Ajans çalışmalarına aktif olarak katılan arkadaşlarımızın görüşleri de başlangıçta yaptığımız uyarıların doğruluğunu teyit eder nitelikte adeta. Ajansların faaliyetlerine baktığımızda şunları görüyoruz:

-Ajanslar genel olarak merkeziyetçi bir zihniyetle kurulmuştur.

-Ajansların bir bölümü hibe çağrılarına çıkmış, projeler desteklenmeye başlamıştır, ancak kuruluş çalışmaları arzu edilen hızda değildir.

-Üç il dışında, yönetim kurullarında sivil toplum ve yerel bilgi temsil edilmemektedir. Kanunda yer almasa dahi, Kalkınma Kurulu Başkanı’nın Yönetim Kurulu toplantılarına davet edilmesi, ajansların etkinliğini artırıcı sonuçlar verecektir.

-Ajansların kuruluş kanununda, bulunduğu bölgedeki üretimi dünya pazarlarına tanıtmak, bölgenin sosyo-ekonomik verilerini ortaya çıkarmak, yerli ve yabancı yatırımcıları çekmek için tanıtım çalışması yapmak gibi görevleri de vardır. Bu yöndeki çalışmalar ikinci planda kalmaktadır.
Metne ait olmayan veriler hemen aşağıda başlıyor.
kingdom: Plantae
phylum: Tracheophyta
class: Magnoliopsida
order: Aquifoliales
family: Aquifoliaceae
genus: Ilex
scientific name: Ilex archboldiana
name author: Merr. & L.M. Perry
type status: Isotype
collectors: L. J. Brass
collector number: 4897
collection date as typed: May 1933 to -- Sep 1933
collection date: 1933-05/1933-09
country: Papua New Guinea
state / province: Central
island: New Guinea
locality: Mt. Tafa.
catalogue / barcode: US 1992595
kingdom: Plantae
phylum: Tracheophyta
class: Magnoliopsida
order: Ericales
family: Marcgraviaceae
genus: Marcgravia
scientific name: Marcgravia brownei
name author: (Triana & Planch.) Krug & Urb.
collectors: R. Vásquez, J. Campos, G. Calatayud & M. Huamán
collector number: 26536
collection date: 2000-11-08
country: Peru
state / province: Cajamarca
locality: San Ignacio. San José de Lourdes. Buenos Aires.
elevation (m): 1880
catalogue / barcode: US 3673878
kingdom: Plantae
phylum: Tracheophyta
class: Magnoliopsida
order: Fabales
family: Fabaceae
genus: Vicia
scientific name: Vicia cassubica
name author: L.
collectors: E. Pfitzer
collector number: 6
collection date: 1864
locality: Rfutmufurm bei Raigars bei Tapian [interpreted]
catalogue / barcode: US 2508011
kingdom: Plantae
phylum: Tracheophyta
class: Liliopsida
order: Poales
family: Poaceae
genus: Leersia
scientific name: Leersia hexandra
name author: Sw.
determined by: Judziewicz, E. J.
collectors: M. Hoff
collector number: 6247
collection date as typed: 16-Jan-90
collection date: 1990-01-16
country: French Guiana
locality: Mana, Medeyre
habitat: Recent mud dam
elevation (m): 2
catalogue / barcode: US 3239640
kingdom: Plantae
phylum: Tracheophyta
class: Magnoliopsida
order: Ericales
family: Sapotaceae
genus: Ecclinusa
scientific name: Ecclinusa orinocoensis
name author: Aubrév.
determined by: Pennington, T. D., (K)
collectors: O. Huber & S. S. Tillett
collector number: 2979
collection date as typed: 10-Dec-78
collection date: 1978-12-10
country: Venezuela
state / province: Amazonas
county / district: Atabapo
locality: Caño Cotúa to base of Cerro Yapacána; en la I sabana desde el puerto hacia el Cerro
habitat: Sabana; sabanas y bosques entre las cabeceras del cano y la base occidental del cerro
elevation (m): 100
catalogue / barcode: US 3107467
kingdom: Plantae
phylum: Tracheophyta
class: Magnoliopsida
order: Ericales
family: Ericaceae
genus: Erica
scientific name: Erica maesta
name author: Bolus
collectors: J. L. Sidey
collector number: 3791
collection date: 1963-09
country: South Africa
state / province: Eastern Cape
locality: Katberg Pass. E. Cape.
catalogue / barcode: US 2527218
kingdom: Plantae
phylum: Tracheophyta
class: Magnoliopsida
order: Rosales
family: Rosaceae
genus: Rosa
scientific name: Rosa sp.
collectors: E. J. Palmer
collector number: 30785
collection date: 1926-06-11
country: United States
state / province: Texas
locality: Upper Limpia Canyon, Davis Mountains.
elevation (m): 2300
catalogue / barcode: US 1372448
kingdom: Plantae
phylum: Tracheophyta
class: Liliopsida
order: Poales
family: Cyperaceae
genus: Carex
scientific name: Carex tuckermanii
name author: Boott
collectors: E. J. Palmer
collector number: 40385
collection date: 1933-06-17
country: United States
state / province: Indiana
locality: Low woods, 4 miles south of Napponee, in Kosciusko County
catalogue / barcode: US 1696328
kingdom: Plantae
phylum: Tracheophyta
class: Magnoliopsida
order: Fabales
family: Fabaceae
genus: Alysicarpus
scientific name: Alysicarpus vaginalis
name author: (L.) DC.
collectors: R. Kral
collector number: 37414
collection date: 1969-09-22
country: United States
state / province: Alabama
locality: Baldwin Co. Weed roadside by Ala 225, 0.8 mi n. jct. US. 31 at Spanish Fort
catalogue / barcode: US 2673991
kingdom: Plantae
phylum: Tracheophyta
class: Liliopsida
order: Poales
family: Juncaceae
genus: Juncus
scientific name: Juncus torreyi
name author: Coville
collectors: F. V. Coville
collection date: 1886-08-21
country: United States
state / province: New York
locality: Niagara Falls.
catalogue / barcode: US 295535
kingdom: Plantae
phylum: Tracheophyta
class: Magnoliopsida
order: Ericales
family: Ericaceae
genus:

-Kalkınma Ajansları modelinin bir bölgesel gelişim politikası aracı olarak kullanımı konusunda bilgi eksikliği mevcuttur.

Bu eleştirilerimizi daha önce de çeşitli platformlarda dile getirdik. Genel anlamda hükümetlerimizin son yıllardaki yaklaşımlarına bakınca her şeyin sadece Ankara’dan planlandığı merkezi anlayıştan uzaklaşıyor olduğumuzu görüyoruz. Dolayısıyla Kalkınma Ajanslarındaki merkeziyetçi tavır yanlışının zaman içerisinde nasılsa giderileceğini düşünüyor ve ajansları bugünkü durumuyla dahi tüm gücümüzle destekliyoruz.

Kuruluşlarından bu yana TÜRKONFED üyeleri olarak Kalkınma Ajansları’ nda görev alarak, enerjimizi bu örgütlere aktarmayı önemli bir sorumluluk olarak gördük. Bugün çeşitli bölgelerdeki 38 derneğimiz 15 ajansın kalkınma kurulunda yer almaktadır. Ege Genç İşadamları Derneği İzmir Kalkınma Ajansı Yönetim Kurulu’ndadır. DASİFED Yönetim Kurulu Başkanı Süleyman Onatça ise Çukurova Kalkınma Kurulu Başkanı olmuştur. Kendisinin deneyimleri önümüzdeki dönem çalışmalarımızda da bize önemli ölçüde ışık tutacaktır.

Değerli dostlarım,

Bugünkü toplantımızı Gaziantep, Adıyaman, Kilis bölgesinin iş insanını dinlemek, gördükleri sorunları ve fırsatları kayda geçirmek, tartışmak, bölgenin ilerlemesi için sinerji yaratmak için düzenliyoruz. Toplantımızın bir parçası olan Dünyada ve Türkiye’de Değişim; Bölgesel Çözümler panelimizde DPT Bölgesel Gelişme ve Yapısal Uyum Genel Müdürü Nahit Bingöl, Kalkınma Ajansı Genel Sekreteri Dr. Bülent Özkan ve çok değerli hocamız Doç. Dr. Alpay Filiztekin ile küreselden yerele ekonomideki değişimleri, sizlerin beklentilerini, bölgenin şartlarını tartışacak, ortak akıl oluşturmaya çalışacağız.

Toplantımızın bölge kalkınmasına ve TÜRKONFED’in gelişmesine fayda sağlamasını diliyor, beni sabırla dinlediğinişz için teşekkür ediyor, hepinizi saygıyla selamlıyorum.